> [Data for the task]

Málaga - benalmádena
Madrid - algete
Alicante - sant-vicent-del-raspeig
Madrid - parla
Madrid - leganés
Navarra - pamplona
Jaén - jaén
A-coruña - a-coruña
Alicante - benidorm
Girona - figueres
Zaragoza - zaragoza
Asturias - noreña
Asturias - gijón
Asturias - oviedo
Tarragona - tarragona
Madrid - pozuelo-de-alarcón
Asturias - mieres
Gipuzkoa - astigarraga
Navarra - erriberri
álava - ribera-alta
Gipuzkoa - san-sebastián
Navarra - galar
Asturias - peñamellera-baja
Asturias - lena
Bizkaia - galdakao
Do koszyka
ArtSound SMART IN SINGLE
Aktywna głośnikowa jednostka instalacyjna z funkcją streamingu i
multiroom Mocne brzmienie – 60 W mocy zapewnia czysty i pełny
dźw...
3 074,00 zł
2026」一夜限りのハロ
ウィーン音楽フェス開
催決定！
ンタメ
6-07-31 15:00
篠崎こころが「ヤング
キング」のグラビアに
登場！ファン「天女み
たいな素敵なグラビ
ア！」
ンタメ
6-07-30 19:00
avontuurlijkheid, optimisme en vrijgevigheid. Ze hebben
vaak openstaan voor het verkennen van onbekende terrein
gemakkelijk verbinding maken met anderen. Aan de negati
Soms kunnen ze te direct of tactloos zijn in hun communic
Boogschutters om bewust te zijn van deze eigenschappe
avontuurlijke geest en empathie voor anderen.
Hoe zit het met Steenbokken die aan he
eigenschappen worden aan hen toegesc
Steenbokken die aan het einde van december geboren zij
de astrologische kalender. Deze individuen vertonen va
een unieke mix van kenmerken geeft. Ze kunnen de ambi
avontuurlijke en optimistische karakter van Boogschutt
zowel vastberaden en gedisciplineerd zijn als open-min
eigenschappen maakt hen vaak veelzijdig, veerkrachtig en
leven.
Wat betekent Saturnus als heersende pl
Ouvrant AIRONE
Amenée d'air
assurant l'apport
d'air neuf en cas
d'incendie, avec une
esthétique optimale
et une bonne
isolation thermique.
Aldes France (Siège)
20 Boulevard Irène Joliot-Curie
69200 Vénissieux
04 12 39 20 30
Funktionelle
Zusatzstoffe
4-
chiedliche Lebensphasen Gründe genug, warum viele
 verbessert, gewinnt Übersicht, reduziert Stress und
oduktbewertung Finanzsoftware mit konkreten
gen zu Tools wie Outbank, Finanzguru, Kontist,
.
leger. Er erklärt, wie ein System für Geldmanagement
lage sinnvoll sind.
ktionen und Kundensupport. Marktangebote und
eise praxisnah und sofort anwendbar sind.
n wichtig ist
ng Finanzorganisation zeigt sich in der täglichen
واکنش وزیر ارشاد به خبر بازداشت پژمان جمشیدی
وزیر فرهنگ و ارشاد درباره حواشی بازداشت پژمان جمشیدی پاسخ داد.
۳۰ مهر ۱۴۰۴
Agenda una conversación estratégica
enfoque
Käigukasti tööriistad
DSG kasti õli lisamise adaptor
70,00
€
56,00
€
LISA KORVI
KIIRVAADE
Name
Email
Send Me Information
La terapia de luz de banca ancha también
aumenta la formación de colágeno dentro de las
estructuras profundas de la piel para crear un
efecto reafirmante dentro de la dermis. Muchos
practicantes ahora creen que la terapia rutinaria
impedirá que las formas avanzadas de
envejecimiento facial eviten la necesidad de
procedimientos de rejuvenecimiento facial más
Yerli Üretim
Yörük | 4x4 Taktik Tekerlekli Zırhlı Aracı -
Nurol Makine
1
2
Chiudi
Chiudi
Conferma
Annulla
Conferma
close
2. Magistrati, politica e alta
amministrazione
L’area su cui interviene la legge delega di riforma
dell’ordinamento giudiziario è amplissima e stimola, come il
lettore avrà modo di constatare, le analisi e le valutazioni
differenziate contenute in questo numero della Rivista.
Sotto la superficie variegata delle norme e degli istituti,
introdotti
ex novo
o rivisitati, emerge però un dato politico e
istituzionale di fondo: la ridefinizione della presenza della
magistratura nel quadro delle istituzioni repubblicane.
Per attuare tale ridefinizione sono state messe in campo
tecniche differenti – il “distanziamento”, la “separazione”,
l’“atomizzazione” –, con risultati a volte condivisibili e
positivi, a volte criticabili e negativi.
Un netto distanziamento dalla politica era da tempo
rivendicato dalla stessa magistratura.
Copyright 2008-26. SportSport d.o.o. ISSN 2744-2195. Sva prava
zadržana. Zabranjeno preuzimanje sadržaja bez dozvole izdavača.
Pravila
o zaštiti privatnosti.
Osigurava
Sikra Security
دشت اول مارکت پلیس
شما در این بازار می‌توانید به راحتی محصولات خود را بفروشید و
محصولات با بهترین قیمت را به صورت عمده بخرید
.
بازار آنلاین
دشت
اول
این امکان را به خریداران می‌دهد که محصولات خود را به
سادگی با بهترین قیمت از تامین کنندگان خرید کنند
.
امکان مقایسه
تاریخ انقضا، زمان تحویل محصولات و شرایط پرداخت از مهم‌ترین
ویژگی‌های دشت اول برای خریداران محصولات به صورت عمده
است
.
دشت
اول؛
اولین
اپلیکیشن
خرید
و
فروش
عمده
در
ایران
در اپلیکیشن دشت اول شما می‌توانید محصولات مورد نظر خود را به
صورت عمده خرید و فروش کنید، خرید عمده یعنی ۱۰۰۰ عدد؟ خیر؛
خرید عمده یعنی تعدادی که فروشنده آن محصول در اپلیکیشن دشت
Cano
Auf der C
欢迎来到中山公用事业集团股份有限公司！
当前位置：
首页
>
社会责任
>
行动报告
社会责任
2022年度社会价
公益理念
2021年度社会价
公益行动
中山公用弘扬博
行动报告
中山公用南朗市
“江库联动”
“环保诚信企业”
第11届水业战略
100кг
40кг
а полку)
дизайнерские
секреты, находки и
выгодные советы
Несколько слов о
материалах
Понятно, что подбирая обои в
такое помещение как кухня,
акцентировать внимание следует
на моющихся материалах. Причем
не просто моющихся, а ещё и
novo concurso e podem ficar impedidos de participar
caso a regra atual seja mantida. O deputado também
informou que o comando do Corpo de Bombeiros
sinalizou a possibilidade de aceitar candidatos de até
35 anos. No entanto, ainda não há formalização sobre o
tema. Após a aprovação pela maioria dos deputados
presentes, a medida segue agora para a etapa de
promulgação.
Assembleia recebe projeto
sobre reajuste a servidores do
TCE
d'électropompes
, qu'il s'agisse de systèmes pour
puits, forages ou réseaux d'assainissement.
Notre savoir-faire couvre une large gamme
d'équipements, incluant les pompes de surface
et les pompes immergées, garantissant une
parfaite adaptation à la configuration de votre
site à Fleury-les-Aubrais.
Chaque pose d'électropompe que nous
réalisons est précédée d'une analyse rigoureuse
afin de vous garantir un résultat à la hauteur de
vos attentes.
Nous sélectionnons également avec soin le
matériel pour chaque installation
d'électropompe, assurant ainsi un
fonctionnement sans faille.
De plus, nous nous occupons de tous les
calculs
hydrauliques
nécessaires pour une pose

> [Problem statement]
Repeat, exactly as they stand above, the lines from the line with "eigenschappen worden aan hen toegesc" to the line with "efecto reafirmante dentro", both lines included.

> [Response to this task]
eigenschappen worden aan hen toegesc
Steenbokken die aan het einde van december geboren zij
de astrologische kalender. Deze individuen vertonen va
een unieke mix van kenmerken geeft. Ze kunnen de ambi
avontuurlijke en optimistische karakter van Boogschutt
zowel vastberaden en gedisciplineerd zijn als open-min
eigenschappen maakt hen vaak veelzijdig, veerkrachtig en
leven.
Wat betekent Saturnus als heersende pl
Ouvrant AIRONE
Amenée d'air
assurant l'apport
d'air neuf en cas
d'incendie, avec une
esthétique optimale
et une bonne
isolation thermique.
Aldes France (Siège)
20 Boulevard Irène Joliot-Curie
69200 Vénissieux
04 12 39 20 30
Funktionelle
Zusatzstoffe
4-
chiedliche Lebensphasen Gründe genug, warum viele
 verbessert, gewinnt Übersicht, reduziert Stress und
oduktbewertung Finanzsoftware mit konkreten
gen zu Tools wie Outbank, Finanzguru, Kontist,
.
leger. Er erklärt, wie ein System für Geldmanagement
lage sinnvoll sind.
ktionen und Kundensupport. Marktangebote und
eise praxisnah und sofort anwendbar sind.
n wichtig ist
ng Finanzorganisation zeigt sich in der täglichen
واکنش وزیر ارشاد به خبر بازداشت پژمان جمشیدی
وزیر فرهنگ و ارشاد درباره حواشی بازداشت پژمان جمشیدی پاسخ داد.
۳۰ مهر ۱۴۰۴
Agenda una conversación estratégica
enfoque
Käigukasti tööriistad
DSG kasti õli lisamise adaptor
70,00
€
56,00
€
LISA KORVI
KIIRVAADE
Name
Email
Send Me Information
La terapia de luz de banca ancha también
aumenta la formación de colágeno dentro de las
estructuras profundas de la piel para crear un
efecto reafirmante dentro de la dermis. Muchos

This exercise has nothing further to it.